From Spain to Germany, a gallery of dry-cured hams
An overview of some of the varieties of dry-cured hams that are likely to be accessible to American buyers:
Prosciutto is the most widely known dry-cured ham in America. For years, the only legal prosciutto-style hams sold in America were domestic-made imitations, as U.S. regulations prevented the import of prosciutto from Italy. Since 1989, though, we've been able to buy the real thing.
Italian prosciutto is air-dried, not smoked; only salt is used in the cure. The most celebrated Italian prosciutto is Prosciutto di Parma, from the Emilia-Romagna region. Many aficionados, however, prefer Prosciutto di San Daniele, from the Friuli region in the northeast.
Jamon serrano, from Spain -- another unsmoked ham -- is gaining popularity as an alternative to prosciutto. It has a coarser, more rustic texture and a lustier flavor than that of prosciutto.
While in Italy the prosciutto "face" is covered with lard during part of the curing process to keep the meat moister, in Spain no lard is used, to promote water loss. The drying sheds are usually built at high elevations (the word "serrano" means "mountain-dwelling" or "of the mountains").
The two brands you're most likely to find are Revilla and Redondo Iglesias, both aged for 18 months.
Westphalian ham is a German product that is cold-smoked over a beechwood fire to which juniper twigs and berries are often added. Sold boneless, it's more strongly flavored, saltier and darker than the Mediterranean hams, with an almost gamy edge.
Black Forest ham, above, is another German ham. The boneless ham is soaked in caramel before being heavily cold-smoked over pine chips. It has a prosciuttolike texture and appears quite lean.
Speck is a lesser-known dry-cured ham, prized by cognoscenti for its distinctive flavor. Of Austrian origin, it's produced in the Dolomites in the Alto Adige region of Italy, which used to be part of Austria, as well as in the Carinthian region and other areas of Austria.
This ham is lightly smoked, and spices are added to the curing salt.
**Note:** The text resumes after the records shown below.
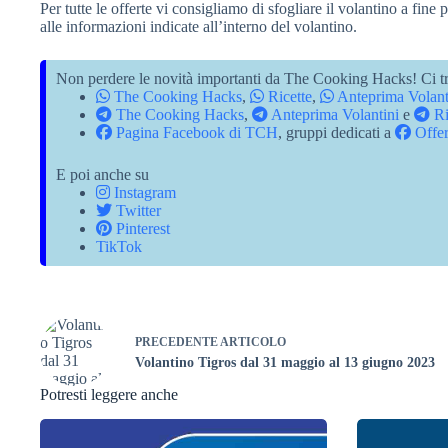
Per tutte le offerte vi consigliamo di sfogliare il volantino a fine 
alle informazioni indicate all’interno del volantino.
Non perdere le novità importanti da The Cooking Hacks! Ci tr
The Cooking Hacks
,
Ricette
,
Anteprima Volant
The Cooking Hacks
,
Anteprima Volantini
e
Ri
Pagina Facebook di TCH
, gruppi dedicati a
Offer
E poi anche su
Instagram
Twitter
Pinterest
TikTok
PRECEDENTE
ARTICOLO
Volantino Tigros dal 31 maggio al 13 giugno 2023
Potresti leggere anche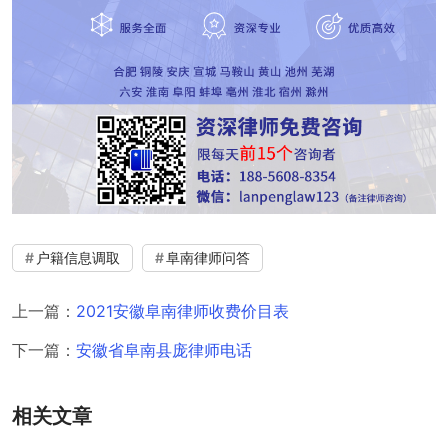
户籍信息调取
阜南律师问答
上一篇：
2021安徽阜南律师收费价目表
下一篇：
安徽省阜南县庞律师电话
相关文章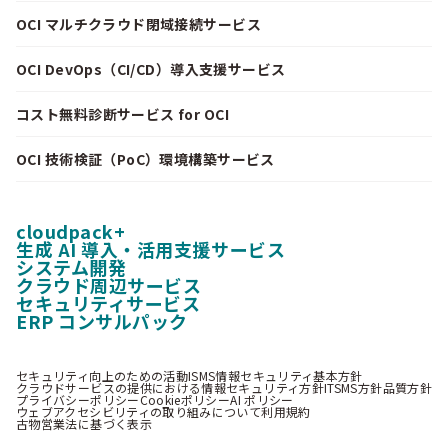
OCI マルチクラウド閉域接続サービス
OCI DevOps（CI/CD）導入支援サービス
コスト無料診断サービス for OCI
OCI 技術検証（PoC）環境構築サービス
cloudpack+
生成 AI 導入・活用支援サービス
システム開発
クラウド周辺サービス
セキュリティサービス
ERP コンサルパック
セキュリティ向上のための活動
ISMS情報セキュリティ基本方針
クラウドサービスの提供における情報セキュリティ方針
ITSMS方針
品質方針
プライバシーポリシー
Cookieポリシー
AI ポリシー
ウェブアクセシビリティの取り組みについて
利用規約
古物営業法に基づく表示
With its well-balanced flavor, this may be the most versatile of all the dry-cured hams. Even more happily, it's usually cheaper than prosciutto or serrano.
American country ham is a tradition in the Southeastern region of the United States. Salt-cured, it's sometimes flavored with sugar, honey or pepper, and it's cold-smoked, most commonly over hickory or maple. Most producers encourage the formation of mold as essential to the ham's complexity of flavor, and the salt cure is heavier than in most of the European hams. The most high-profile American country ham is Smithfield ham, produced inside the corporate limits of Smithfield, Va.
Tasso -- a heavily smoked, highly spiced, extremely lean ham that is used more often in cooking than eaten raw -- is a regional specialty of Louisiana's Cajun culture. Local availability has become inconsistent after Hurricane Katrina.